▶ **Textauszug**
-- -- --

Seit dem mutmaßlichen Terrorakt von Solingen wird ein Messerverbot diskutiert. Dabei muss man endlich an die gefährlich scharfe Klinge namens Social Web ran.

Am Wochenende bekam ich Applaus von ungewohnter Seite: von rechts. Und zwar von weit rechts. Nämlich auf X, vormals Twitter. Warum? Weil ich dort geschrieben hatte, dass ich die Debatte über ein Verbot von Messern, deren Klinge länger als 6 Zentimeter ist, für Symbolpolitik halte: Bundesinnenministerin Nancy Faeser hat mit dieser Forderung nun eine große und realistische Chance, das eigene ramponierte Image aufzupolieren und ihre SPD vor dem Untergang bei den Wahlen in Sachsen und Thüringen am Sonntag zu retten.

-- -- --

▶ **Aufgabe**
Geben Sie den Textauszug zur Debatte um ein Messerverbot vollständig und wortgetreu wieder. Die anschließenden Einträge sind vom Textauszug unabhängiges Material.

▶ **Erfasste Daten**

-- -- --

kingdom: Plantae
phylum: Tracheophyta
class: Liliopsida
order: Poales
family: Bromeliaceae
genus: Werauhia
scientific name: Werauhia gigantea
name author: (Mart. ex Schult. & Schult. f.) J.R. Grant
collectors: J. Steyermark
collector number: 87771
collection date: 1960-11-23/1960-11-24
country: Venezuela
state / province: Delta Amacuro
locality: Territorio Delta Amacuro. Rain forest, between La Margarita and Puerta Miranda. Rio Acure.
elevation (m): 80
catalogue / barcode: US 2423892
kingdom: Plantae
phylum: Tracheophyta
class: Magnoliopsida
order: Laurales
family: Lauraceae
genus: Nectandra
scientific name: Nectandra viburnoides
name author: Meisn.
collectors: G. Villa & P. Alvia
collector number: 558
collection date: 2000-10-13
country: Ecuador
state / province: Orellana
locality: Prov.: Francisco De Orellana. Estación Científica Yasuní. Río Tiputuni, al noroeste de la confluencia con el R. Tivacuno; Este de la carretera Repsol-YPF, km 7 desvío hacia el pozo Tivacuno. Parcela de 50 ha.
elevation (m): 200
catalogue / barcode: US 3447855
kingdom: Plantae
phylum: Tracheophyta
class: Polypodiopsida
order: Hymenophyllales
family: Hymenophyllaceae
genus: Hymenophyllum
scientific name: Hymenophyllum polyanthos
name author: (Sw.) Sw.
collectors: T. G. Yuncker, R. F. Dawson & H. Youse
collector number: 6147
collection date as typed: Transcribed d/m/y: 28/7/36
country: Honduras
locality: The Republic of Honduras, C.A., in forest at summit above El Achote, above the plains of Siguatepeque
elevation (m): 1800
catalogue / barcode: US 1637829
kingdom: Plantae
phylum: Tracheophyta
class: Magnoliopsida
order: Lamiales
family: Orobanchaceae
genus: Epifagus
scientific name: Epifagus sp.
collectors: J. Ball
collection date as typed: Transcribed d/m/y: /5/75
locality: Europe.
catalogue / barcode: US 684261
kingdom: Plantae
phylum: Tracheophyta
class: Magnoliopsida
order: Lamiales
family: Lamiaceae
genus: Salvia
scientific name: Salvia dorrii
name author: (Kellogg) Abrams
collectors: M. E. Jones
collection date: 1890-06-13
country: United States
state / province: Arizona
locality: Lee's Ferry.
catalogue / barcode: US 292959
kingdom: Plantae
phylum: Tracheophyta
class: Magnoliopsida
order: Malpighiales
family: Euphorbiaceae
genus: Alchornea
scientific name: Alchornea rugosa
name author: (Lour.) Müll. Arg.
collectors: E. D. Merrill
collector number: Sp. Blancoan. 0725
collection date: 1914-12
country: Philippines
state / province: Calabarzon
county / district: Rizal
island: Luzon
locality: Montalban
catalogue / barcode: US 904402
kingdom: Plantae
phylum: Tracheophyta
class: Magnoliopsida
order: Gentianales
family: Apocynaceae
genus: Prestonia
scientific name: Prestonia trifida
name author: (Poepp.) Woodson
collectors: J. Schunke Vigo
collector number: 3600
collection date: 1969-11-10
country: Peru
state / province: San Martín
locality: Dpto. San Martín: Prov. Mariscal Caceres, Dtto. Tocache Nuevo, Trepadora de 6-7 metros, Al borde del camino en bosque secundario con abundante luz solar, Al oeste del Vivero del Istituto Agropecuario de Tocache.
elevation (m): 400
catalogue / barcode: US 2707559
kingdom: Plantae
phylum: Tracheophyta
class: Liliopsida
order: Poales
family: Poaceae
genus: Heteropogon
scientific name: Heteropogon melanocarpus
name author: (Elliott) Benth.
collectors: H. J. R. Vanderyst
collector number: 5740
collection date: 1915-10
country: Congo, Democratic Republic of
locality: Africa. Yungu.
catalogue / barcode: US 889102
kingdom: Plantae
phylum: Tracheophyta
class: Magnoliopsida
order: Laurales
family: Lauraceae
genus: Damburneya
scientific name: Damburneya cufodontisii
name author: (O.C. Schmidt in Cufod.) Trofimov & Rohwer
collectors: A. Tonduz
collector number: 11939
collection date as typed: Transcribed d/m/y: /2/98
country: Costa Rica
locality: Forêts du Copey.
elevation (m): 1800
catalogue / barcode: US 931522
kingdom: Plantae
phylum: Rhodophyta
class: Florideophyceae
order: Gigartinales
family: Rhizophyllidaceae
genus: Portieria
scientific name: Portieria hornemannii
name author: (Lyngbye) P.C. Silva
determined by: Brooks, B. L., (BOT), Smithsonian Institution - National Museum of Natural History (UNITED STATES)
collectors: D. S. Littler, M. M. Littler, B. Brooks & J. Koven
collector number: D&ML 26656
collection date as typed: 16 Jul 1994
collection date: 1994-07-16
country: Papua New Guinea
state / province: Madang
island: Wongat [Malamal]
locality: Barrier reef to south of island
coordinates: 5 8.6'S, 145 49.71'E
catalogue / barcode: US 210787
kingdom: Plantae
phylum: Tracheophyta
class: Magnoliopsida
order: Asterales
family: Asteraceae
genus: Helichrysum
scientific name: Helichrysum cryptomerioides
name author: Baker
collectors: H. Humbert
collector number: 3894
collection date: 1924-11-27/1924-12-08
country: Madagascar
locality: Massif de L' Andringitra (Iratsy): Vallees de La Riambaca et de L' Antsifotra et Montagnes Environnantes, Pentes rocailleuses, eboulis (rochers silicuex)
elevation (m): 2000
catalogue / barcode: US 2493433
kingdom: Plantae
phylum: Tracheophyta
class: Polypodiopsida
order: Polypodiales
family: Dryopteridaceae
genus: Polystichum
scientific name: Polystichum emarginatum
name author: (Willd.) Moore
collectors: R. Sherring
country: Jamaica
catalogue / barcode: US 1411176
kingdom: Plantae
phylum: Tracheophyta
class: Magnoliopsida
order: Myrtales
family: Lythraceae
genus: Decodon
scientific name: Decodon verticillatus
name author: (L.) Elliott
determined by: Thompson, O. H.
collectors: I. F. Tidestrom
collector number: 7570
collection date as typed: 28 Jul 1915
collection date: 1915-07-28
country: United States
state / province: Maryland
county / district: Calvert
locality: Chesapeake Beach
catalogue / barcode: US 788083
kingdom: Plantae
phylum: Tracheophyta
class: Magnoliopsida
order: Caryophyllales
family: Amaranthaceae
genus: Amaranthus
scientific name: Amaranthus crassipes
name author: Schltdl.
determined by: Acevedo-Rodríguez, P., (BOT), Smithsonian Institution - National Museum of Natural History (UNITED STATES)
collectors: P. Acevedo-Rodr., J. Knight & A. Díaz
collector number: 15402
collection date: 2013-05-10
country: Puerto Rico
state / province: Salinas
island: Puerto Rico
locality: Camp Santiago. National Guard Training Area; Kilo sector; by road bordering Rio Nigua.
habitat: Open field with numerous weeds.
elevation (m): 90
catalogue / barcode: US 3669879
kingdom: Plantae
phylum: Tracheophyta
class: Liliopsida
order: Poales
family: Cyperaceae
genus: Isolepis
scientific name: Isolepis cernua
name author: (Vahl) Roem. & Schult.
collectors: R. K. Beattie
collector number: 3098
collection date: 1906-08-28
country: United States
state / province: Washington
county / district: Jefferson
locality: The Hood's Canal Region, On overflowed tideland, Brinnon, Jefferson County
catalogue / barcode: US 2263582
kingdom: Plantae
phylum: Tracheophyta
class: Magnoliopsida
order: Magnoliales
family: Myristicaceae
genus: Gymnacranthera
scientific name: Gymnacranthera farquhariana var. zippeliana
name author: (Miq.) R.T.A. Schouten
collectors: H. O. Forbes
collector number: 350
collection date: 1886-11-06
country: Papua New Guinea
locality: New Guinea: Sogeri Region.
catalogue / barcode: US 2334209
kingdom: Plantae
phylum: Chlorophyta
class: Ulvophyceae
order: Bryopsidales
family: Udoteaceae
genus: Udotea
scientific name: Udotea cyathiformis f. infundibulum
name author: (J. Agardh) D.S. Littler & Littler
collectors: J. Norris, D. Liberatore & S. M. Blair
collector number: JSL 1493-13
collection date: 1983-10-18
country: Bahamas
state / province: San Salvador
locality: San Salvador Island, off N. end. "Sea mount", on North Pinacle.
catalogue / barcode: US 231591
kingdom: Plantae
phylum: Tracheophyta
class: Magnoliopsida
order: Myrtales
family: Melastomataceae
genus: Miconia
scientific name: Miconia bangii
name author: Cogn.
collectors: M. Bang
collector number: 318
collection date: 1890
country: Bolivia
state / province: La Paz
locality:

-- -- --

▶ **Lösung**
Seit dem mutmaßlichen Terrorakt von Solingen wird ein Messerverbot diskutiert. Dabei muss man endlich an die gefährlich scharfe Klinge namens Social Web ran.

Am Wochenende bekam ich Applaus von ungewohnter Seite: von rechts. Und zwar von weit rechts. Nämlich auf X, vormals Twitter. Warum? Weil ich dort geschrieben hatte, dass ich die Debatte über ein Verbot von Messern, deren Klinge länger als 6 Zentimeter ist, für Symbolpolitik halte: Bundesinnenministerin Nancy Faeser hat mit dieser Forderung nun eine große und realistische Chance, das eigene ramponierte Image aufzupolieren und ihre SPD vor dem Untergang bei den Wahlen in Sachsen und Thüringen am Sonntag zu retten.